The Indiana Natural Resources Commission on Tuesday approved rules that include a limited river otter trapping season beginning this fall.
River otters, a native Indiana species, are one of several successful management projects of the DNR Division of Fish & Wildlife, along with the restoration of white-tailed deer, wild turkeys, bald eagles, and peregrine falcons.
By the early 1900s, the loss of habitat and unregulated trapping led to a declining population of river otters, prompting the Department of Conservation, DNR’s predecessor, to ban the taking of river otters in 1921. It is believed the species was gone from the state by the 1940s.
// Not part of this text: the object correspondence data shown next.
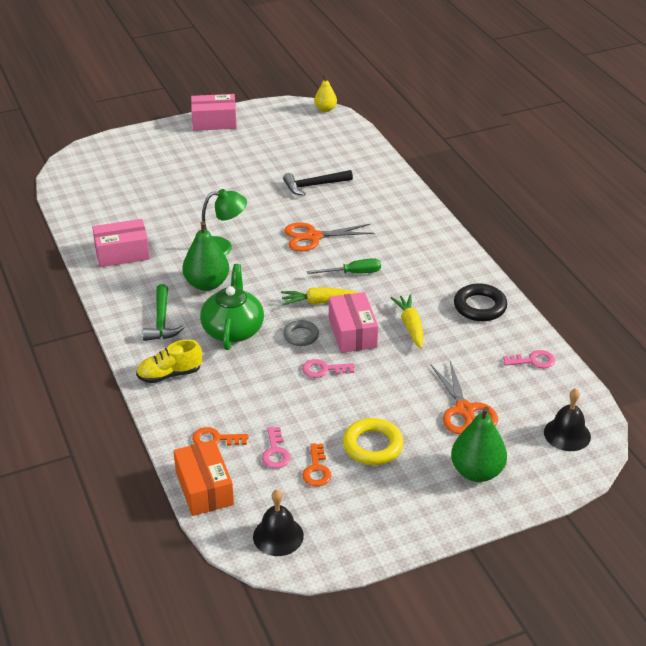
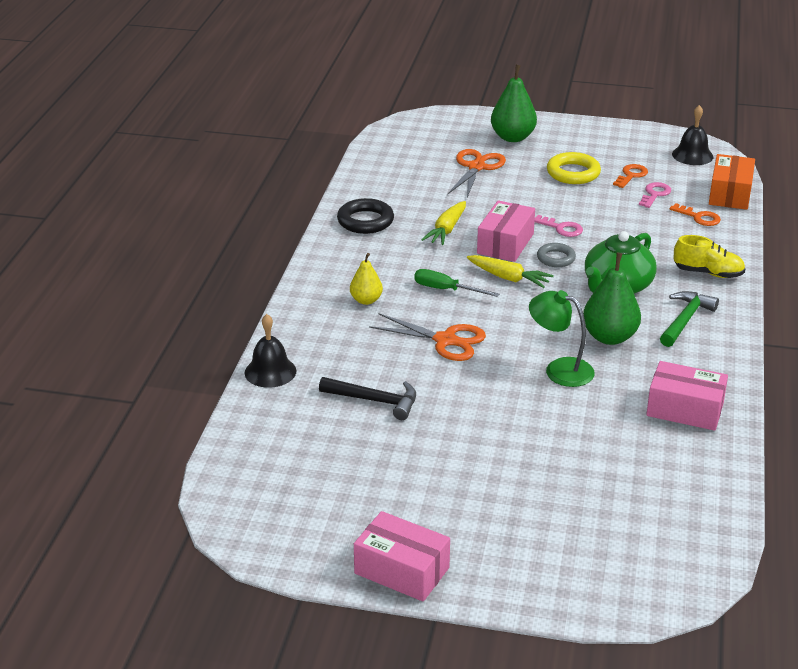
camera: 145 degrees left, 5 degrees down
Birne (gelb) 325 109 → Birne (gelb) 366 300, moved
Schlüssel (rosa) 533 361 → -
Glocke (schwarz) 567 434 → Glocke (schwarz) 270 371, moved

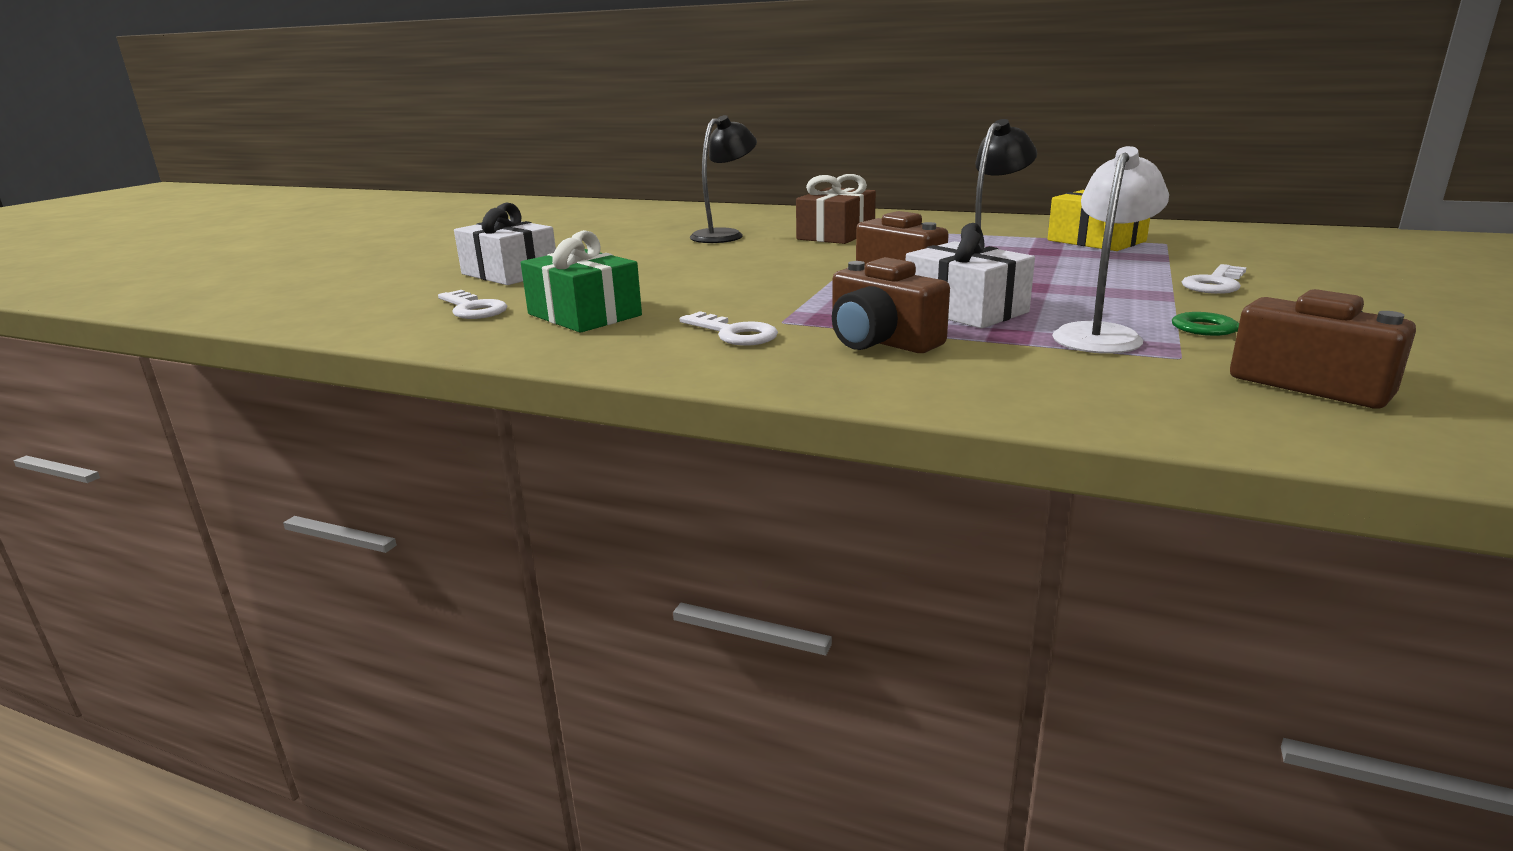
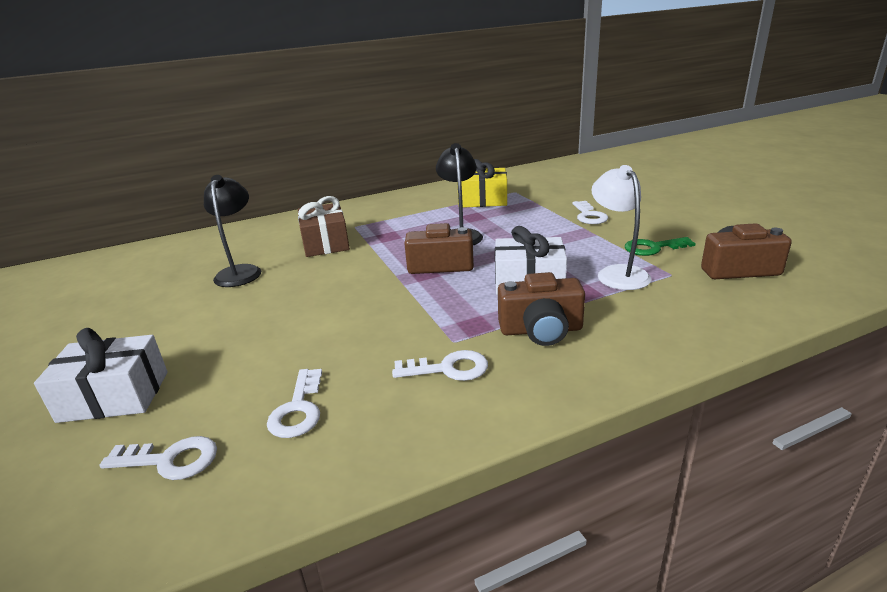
camera: 45 degrees left, 5 degrees up
Geschenk (grün) 584 315 → Schlüssel (weiß) 298 409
The DNR began reintroducing otters to state waterways in 1995. Over a five-year period, 303 river otters were captured in Louisiana and released in northern and southern Indiana. Their populations increased enough through natural reproduction that river otters were removed from the state endangered species list in 2005. Presently, river otters have expanded their range to include over 80 percent of Indiana’s counties and their numbers continue to increase.
The rules passed Tuesday by the NRC followed DNR recommendations to allow river otter trapping in 66 counties that are within watersheds where river otters were released during the 1990s. Trappers will not be allowed to take river otters in 26 central Indiana counties where river otters were not reintroduced and where otters have not become established.
In addition to the county restrictions, a licensed trapper can take no more than two otters per season with a statewide quota of 600 otters. The trapping season will be Nov. 15 to March 15, unless the statewide quota is reached sooner.
The proposed trapping season will not adversely affect the river otter population. Currently, regulated trapping is used to manage river otters in at least 33 states, many of which reintroduced river otter. The conservative bag limit and statewide quota are designed to allow otters the opportunity to continue to expand their range and population densities in central Indiana.
The rules also allow for the sale of hides from legally taken river otters and squirrels.
The rules still need approval from the Attorney General’s Office and Governor’s office before taking effect. Details will be included in the 2015-16 Indiana Hunting & Trapping Guide that will be available in August.
In other actions Tuesday, the NRC approved nature preserve status for two sites, bringing to 264 the number of state-designated sites protected by the Nature Preserves Act. The newest additions are Meyer Nature Preserve in Morgan County and Sally Reahard Woods in Harrison County.
The Meyer Nature Preserve is just over 68 acres in northeast Morgan County, about five miles south of Mooresville. The forested site’s topography features steep slopes, ridges and valleys and is home to breeding populations of four species of special concern – hooded, worm-eating and cerulean warbler, and Eastern box turtle. Central Indiana Land Trust owns and manages the site.
Sally Reahard Woods is a 658-acre property that is adjacent to the Mosquito Creek Nature Preserve. It contains sandstone capped hills, limestone bedrock cliffs along the west branch of Mosquito Creek and upland forests. Red-shouldered hawks, hooded warblers, and sharp-shinned hawks are species of special concern found at the site, along with a state-endangered insect, the Earwig Scorpionfly.
The NRC is an autonomous board that addresses topics pertaining to the Indiana Department of Natural Resources.
NRC members include the DNR director, heads of three other state agencies (Environmental Management, Tourism Development, and Transportation), six citizens appointed by the governor on a bipartisan basis, the chair of the NRC’s advisory council, and the president of the Indiana Academy of Science. The Academy of Science president and the agency heads, other than the DNR director, may appoint proxies to serve the commission in their absences.